After years of development, Mavic, today, introduced a revolutionary mountain bike wheel system. With one technological breakthrough, Mavic’s CrossMaxSizer fitment system allows a rider to buy just one wheelset that can be adapted to fit all the mountain bikes they might own, whether they use 26”, 650b, or 29er wheels. The new wheelset is called Ctwentysix50bNINER.
The new Ctwentysix50bNINER modular wheel system is built on a 26-inch Crossmax ST mountain bike wheel for the base structure. Testing revealed that this fundamental wheel system is strong and stiff enough to readily adapt to multiple sizes. “It’s remarkably clever, if I may say so myself,” Mavic PR person Zack Vestal said via press release. “We devised a system by which the rim outer diameter can actually be increased or decreased at the user’s discretion.
“On the one hand, we are getting a little sick of all these different size standards,” Vestal said. “I mean, can’t we decide on just one size for all the mountain bike wheels? But on the other hand, we wanted to offer something really different and satisfy these guys who can’t make up their bloody minds.”
With CrossMaxSizer technology, the Ctwentysix50bNINER converts from 26 inches to 650b, and from 650b to 29er.To increase the bead seat diameter for 650b usage, a snap-on expander ring fits into the UST tire bed and tightens into place with recessed setscrews.
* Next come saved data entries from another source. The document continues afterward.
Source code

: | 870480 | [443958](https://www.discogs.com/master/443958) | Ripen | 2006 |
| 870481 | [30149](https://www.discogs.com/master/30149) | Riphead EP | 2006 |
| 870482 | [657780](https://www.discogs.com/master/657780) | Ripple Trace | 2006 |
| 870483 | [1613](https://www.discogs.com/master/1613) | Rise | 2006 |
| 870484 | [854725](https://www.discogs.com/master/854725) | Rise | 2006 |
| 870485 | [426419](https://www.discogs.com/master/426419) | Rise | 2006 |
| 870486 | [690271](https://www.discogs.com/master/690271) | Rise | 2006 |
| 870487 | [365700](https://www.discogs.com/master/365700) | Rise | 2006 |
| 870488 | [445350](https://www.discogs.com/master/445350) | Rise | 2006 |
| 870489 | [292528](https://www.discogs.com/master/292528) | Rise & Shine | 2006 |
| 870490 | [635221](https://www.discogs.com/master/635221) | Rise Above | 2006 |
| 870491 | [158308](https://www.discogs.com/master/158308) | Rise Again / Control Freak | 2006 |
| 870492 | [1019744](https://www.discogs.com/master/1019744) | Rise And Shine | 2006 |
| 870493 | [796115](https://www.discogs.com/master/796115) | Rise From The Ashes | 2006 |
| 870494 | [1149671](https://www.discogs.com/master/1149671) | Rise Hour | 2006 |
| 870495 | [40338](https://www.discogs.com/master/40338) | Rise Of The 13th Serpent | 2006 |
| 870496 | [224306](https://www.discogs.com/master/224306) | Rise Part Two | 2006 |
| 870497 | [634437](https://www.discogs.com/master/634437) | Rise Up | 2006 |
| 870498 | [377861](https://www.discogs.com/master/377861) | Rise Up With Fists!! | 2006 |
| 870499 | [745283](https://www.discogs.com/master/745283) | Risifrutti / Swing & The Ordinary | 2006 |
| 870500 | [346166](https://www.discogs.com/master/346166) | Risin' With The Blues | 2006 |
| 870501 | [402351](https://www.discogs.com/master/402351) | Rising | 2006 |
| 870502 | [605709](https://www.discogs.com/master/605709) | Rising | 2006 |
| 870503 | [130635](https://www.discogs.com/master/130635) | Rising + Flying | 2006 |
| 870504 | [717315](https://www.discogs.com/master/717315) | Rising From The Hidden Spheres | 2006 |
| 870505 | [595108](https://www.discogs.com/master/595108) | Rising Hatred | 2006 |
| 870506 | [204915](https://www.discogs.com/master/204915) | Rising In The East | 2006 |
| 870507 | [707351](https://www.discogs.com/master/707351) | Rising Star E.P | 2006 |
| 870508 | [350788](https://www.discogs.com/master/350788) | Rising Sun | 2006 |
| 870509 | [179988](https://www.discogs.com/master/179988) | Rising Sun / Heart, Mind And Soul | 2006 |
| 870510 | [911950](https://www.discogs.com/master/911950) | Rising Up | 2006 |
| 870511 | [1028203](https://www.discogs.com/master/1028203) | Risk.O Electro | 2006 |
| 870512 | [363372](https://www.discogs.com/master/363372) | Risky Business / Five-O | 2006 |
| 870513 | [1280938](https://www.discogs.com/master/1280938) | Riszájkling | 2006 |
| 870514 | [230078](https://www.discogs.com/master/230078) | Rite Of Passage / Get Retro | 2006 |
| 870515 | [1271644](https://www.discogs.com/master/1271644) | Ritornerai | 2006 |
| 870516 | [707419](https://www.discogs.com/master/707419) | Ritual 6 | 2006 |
Just like the original tire bed, the CrossMaxSizer expander ring is fully UST compliant, with an airtight tire bed and 19mm inner width.
The Ctwentysix50bNINER easily fits 29er bikes and tires with the addition of a second CrossMaxSizer expander ring, mounted on top of the first expander ring. “We found a light, flexible composite for the expander rings, so they really don’t add much weight,” offered Mavic MTB product tester Joaquin D. Trayle. “Plus, as you add CrossMaxSizer rings to achieve the 29er tire size, you’re adding rim depth. So there’s a nice aero benefit, too.”
The first schematic of the CrossMaxSizer
Mavic experimented with a removable insert to fit directly into the rim extrusion, but the extendable spokes and spacing presented an engineering challenge. It was a solid first step idea, similar in concept to what Keith Bontrager was doing in the early 1980s: cutting down and re-pinning 700c MA-40 road rims to make 26-inchers. But in the end, Vestal said, “trying to up-size for larger wheels, it was too complicated to be practical.”
At this time, Mavic has not announced a solution to fit the “yarder,” a 36-inch tire size popularized by a few builders at the North American Handbuilt Show. “At that size, we’d have to use the C29ssmax as our base structure, and we need to do more testing on this,” said Vestal.
On the other hand, Mavic is actively investigating the 24-inch wheel size. “Going forward, we think that ‘small’ might be the new ‘big,’” said Vestal. “I mean, how much more can we gain with going bigger all the time? We think 24s and maybe even the 20-inch wheel are the next frontiers in trail riding.”